Sarkozy has also been called a "little French Hitler" by our French sources, many of whom have served in intelligence and military jobs.
Although the neocon media, which is in Sarkozy's corner, is claiming that Sarkozy is the front-runner and that he will now steer to the center to pick up the support of Bayrou voters, the French election is not that simplistic. First of all, like questionable elections in the United States, Italy, Mexico, and other countries where the use of electronic voting machines resulted in skewed, similar use of electronic machines have already resulted in charges of fraud, in favor of Sarkozy, in the first round French election. With such fraud already taking place, some French observers are already predicting that Sarkozy will win through electronic voting machine fraud -- a factor that has favored neo-cons in other elections around the world. Philippe de Villiers, a far-right Catholic nationalist presidential candidate who voted in Herbier in the Vendees, called the electronic voting machine he used a "cheating machine."
He's back!
Exit polls showed that voters who opted for Bayrou did so because thet thought Sarkozy was too right-wing. It is doubtful they would switch to Sarkozy in the second round even with centrist messages coming from the "little French Hitler." Similarly, many Le Pen voters did not vote for Sarkozy because they considered him too "non French" and opposed his close ties to Israel, the Samuel Huntington school of a "Clash of Civilizations," and the American Republican Party. It is also doubtful that they will change their stance and vote for Sarkozy. This means that in the second round, a number of Bayrou supporters will break for Royal, even if Bayrou endorses Sarkozy. Le Pen supporters are more likely to remain at home, although those that do vote would hardly embrace a candidate they consider to be a "foreigner." Some Le Pen voters will also likely break for Royal.

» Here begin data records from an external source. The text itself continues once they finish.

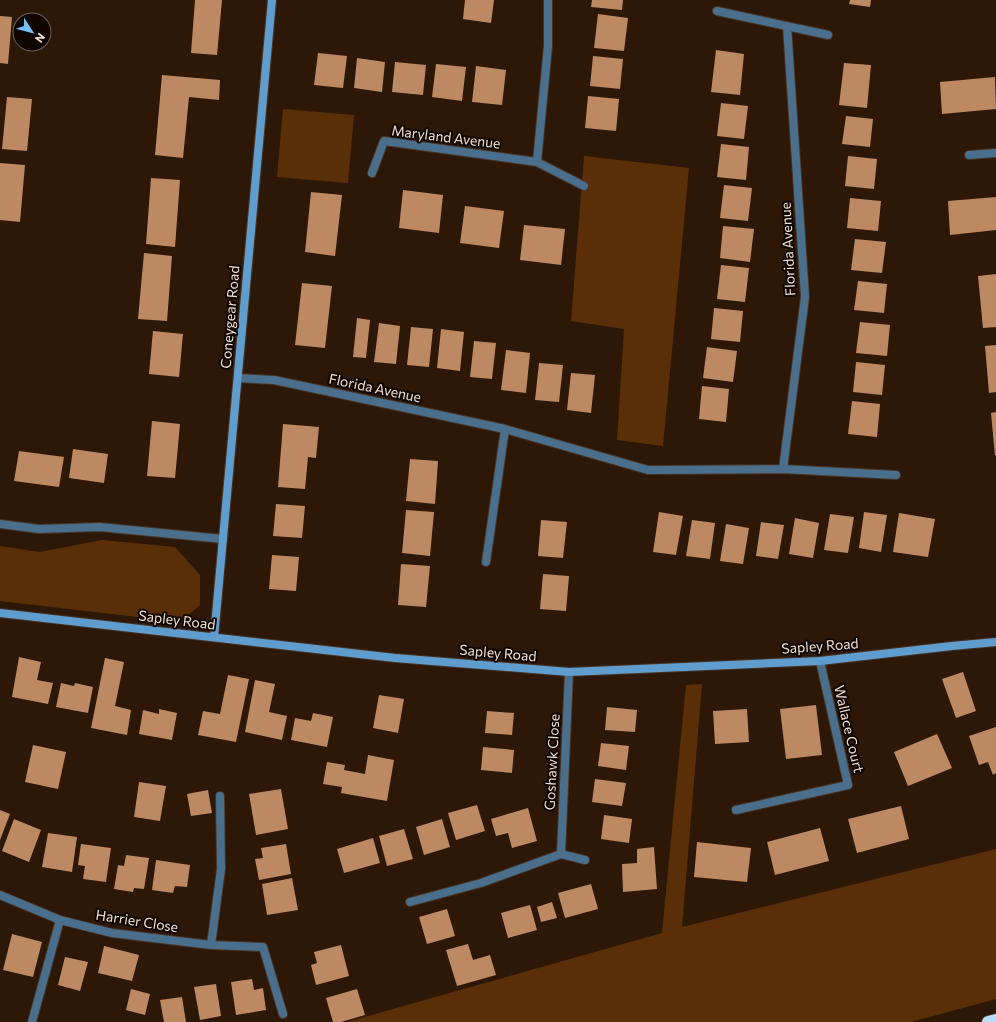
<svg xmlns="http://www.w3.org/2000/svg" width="996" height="1022" font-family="Commissioner,sans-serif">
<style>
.green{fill:#5a2f08}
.building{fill:#bd8963}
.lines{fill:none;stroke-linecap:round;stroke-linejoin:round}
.street-casing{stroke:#483424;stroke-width:10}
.secondary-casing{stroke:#483424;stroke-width:10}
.highway-casing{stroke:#483424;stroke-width:14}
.street{stroke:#496f8d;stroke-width:8}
.secondary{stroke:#5f9dce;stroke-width:8}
.highway{stroke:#b9ddfb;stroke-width:12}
.labels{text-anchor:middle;stroke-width:4;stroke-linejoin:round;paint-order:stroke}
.street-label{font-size:14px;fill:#efe0d6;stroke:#0f0602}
</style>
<rect width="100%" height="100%" fill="#2d1807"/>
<!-- green -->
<path class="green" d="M283,109L354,115L348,183L277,177Z
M584,156L689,168L663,446L617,440L624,329L571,321Z
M102,540L175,547L200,575V605L180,622L0,601V546L40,552Z
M702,684L682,927L996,849V999L911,1022H347L662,933L686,685Z"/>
<!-- building -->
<path class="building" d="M195,0H222L217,55L191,53Z
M465,0H494L491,23L463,19Z
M592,0H623L622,10L591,7Z
M850,0H871L870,7L849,4Z
M598,14L628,18L624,51L594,48Z
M0,16L12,17L8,64L0,63Z
M716,50L744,54L740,95L711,92Z
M318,53L347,56L343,88L314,85Z
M593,56L623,59L620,89L590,86Z
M357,58L385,62L382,92L354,88Z
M395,62L426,65L423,95L392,92Z
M844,63L871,65L867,108L839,105Z
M436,64L466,67L462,101L432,97Z
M476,66L506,70L502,105L472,102Z
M162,75L220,80L219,100L189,97L183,158L155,155Z
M995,77L996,109L942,114L940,82Z
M588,96L619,99L616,131L585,128Z
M7,97L32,99L27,151L2,149Z
M721,103L748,106L744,139L717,136Z
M846,116L873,119L870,147L842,144Z
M721,144L749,147L746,180L717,177Z
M848,156L877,159L874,189L845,186Z
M0,163L25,165L20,222L0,220Z
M151,178L180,180L175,247L146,244Z
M724,185L752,188L748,221L720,218Z
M403,190L443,195L439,233L399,228Z
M311,192L342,195L335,256L305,252Z
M996,197V230L950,235L948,201Z
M850,198L881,201L878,231L847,228Z
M465,206L504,211L499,248L460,243Z
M524,225L565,229L561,265L520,260Z
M723,226L754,229L750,262L720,258Z
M855,239L886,242L882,273L851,270Z
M144,253L172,256L167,321L138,319Z
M721,265L749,268L745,302L717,299Z
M996,274V327L983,328L978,276Z
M858,281L887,284L884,313L854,310Z
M302,283L332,286L325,348L295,345Z
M714,308L743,311L740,342L711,339Z
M357,318L370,320L366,358L353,357Z
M860,322L890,325L887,356L856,353Z
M379,323L400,326L396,364L374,362Z
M411,327L433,329L429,367L407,365Z
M441,329L464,332L460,371L437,368Z
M153,331L183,334L179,377L149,374Z
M474,341L496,343L492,379L470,377Z
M996,345V392L989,393L985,346Z
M707,347L737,351L733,382L703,378Z
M506,350L530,353L526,393L501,390Z
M856,362L885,365L882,395L853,392Z
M539,363L563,365L559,402L535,400Z
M571,373L595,375L591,413L567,410Z
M702,386L729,389L726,422L699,419Z
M852,401L880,404L877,437L848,434Z
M996,412V455L995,456L991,413Z
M152,421L180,424L175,478L147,476Z
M283,424L319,427L316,458L308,457L305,489L278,487Z
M73,449L108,454L104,483L69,478Z
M19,451L64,457L59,487L14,481Z
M410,459L438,461L435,504L406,501Z
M276,504L305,506L302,538L273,536Z
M406,510L434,512L430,556L402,553Z
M659,512L683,516L676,555L653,552Z
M864,512L887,515L881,552L859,548Z
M899,513L935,519L928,557L893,552Z
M830,514L854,517L848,553L824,550Z
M795,518L819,523L813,558L789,554Z
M541,520L567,522L563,558L538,556Z
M692,520L715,523L710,559L686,556Z
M761,522L784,525L778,559L756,556Z
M726,524L749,528L743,564L720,561Z
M272,555L299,557L296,591L269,589Z
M401,564L430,566L426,607L398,605Z
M543,574L569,576L566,611L540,609Z
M19,657L41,662L37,680L53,683L48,704L12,697Z
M105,658L124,662L115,706L131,710L127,735L91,728Z
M963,672L976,711L956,718L942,679Z
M228,675L249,679L236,742L198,735L203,711L220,714Z
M255,680L275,684L269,712L287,716L282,740L245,732Z
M61,683L74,686L75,683L93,687L88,713L56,707Z
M379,695L404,699L398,733L373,728Z
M816,705L822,755L786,759L780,709Z
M607,707L637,710L635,732L605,730Z
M159,709L177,713L172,740L139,734L143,710L159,714Z
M747,709L749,742L715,744L713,711Z
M487,711L514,713L512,735L485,733Z
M313,713L333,717L327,747L291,740L295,718L311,721Z
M996,727V773L993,775L988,762L979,765L969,736Z
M937,734L952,768L908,786L894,752Z
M601,743L629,746L626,770L598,766Z
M33,745L66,752L58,789L25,782Z
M483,747L514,750L512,773L481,770Z
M368,755L394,760L387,801L341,793L342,787L323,784L327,762L345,765L344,770L365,774Z
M595,779L626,783L622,806L592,802Z
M139,782L166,786L160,821L134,817Z
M281,789L288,829L256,835L249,794Z
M208,790L212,813L191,816L187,794Z
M477,805L485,831L456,840L448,813Z
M901,806L909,839L857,853L848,819Z
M528,808L537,841L512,848L508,833L496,836L491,819Z
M0,810L10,814L0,840Z
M604,815L632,819L629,843L601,839Z
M14,819L41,830L29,862L2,851Z
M442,819L450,847L424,855L416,827Z
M820,828L829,861L775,875L767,842Z
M404,829L413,859L387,866L379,836Z
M48,833L77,837L72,872L42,867Z
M373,838L380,863L344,873L337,849Z
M697,842L751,848L747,882L694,877Z
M81,844L111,848L106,882L83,879L85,866L78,865Z
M286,844L291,874L259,880L255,859L263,858L261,848Z
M654,847L657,889L623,892L622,864L637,863V849Z
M126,855L149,858L144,889L134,888L133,892L114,889L118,865L124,866Z
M156,860L190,865L187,887L175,886L173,893L152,890Z
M292,878L298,910L267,915L262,884Z
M591,884L598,909L565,918L558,893Z
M552,902L557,918L541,922L537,907Z
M530,905L537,930L508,938L501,913Z
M447,909L455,936L427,944L419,917Z
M12,934L42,942L33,977L3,970Z
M468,944L473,960L490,955L496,975L457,986L446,950Z
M341,945L349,976L316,985L311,965L317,963L314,952Z
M104,946L139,955L132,981L98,973Z
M65,957L88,962L80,991L58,985Z
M252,979L254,990L263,988L266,1010L236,1015L231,982Z
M216,984L221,1016L200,1020L194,987Z
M131,989L150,994L145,1015L126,1010Z
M357,989L365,1015L341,1022H333L326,998Z
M182,997L186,1022H164L160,1000Z"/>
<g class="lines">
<defs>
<path id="street" d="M717,11L828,35
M969,155L996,153
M537,162L548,46V0
M372,173L384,141L537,162L584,186
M238,378L274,380L505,429L648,470L783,469L896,475
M783,469L805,297L787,26
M0,524L39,529L100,527L223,539
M486,562L505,429
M736,810L848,785L820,661
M561,854L585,860
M0,895L60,920L112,933L211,945L263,947L283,1014
M410,902L481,883L561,854L569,672
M211,945L221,869L220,796
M32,1022L60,920"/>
<path id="secondary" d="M0,613L395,658L569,672L820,661L952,646L996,642
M214,637L272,0"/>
<path id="highway" d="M988,1022L996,1020"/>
</defs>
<!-- street casing -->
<use href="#street" class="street-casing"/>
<!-- secondary casing -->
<use href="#secondary" class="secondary-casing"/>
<!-- highway casing -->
<use href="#highway" class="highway-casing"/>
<!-- street -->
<use href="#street" class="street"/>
<!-- secondary -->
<use href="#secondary" class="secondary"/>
<!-- highway -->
<use href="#highway" class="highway"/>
</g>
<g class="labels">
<!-- street labels -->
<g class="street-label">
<text transform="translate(446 137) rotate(7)" y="5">Maryland Avenue</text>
<text transform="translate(788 249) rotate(-93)" y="5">Florida Avenue</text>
<text transform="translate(230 317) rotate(-85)" y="5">Coneygear Road</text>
<text transform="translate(375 388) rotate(12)" y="5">Florida Avenue</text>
<text transform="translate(177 620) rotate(7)" y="5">Sapley Road</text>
<text transform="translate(820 646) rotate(-4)" y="5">Sapley Road</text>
<text transform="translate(498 653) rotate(5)" y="5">Sapley Road</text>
<text transform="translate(849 729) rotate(77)" y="5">Wallace Court</text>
<text transform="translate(552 762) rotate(-87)" y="5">Goshawk Close</text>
<text transform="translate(137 921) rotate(9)" y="5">Harrier Close</text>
</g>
</g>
<!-- north arrow -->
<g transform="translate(32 32) rotate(126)"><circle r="19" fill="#0f0602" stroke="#695d57"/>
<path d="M0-3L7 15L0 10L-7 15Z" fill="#78bff7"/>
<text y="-6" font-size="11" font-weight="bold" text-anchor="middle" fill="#efe0d6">N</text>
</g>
</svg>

With this arithmetic, if Royal picks up a half of Bayrou votes and the 9.5% who voted for Trotskyite, Communist, and Green candidates, that increases her percentage to 43.5% compared to Sarkozy's 44%, if the other half of Bayrou votes go to Sarkozy. That leaves the 10.4% who voted for Le Pen. In the end, it is doubtful they will break for "Sarko the American" of Hungarian roots. If any turn out to vote, it appears likely they will vote for the candidate who is "more French," especially if Le Pen withholds an endorsement for Sarkozy. But with such a close election, the neocons are already busy calculating how they will manipulate the electronic voting machines. Another neocon contrivance may end up as the next president of a country through computerized election engineering.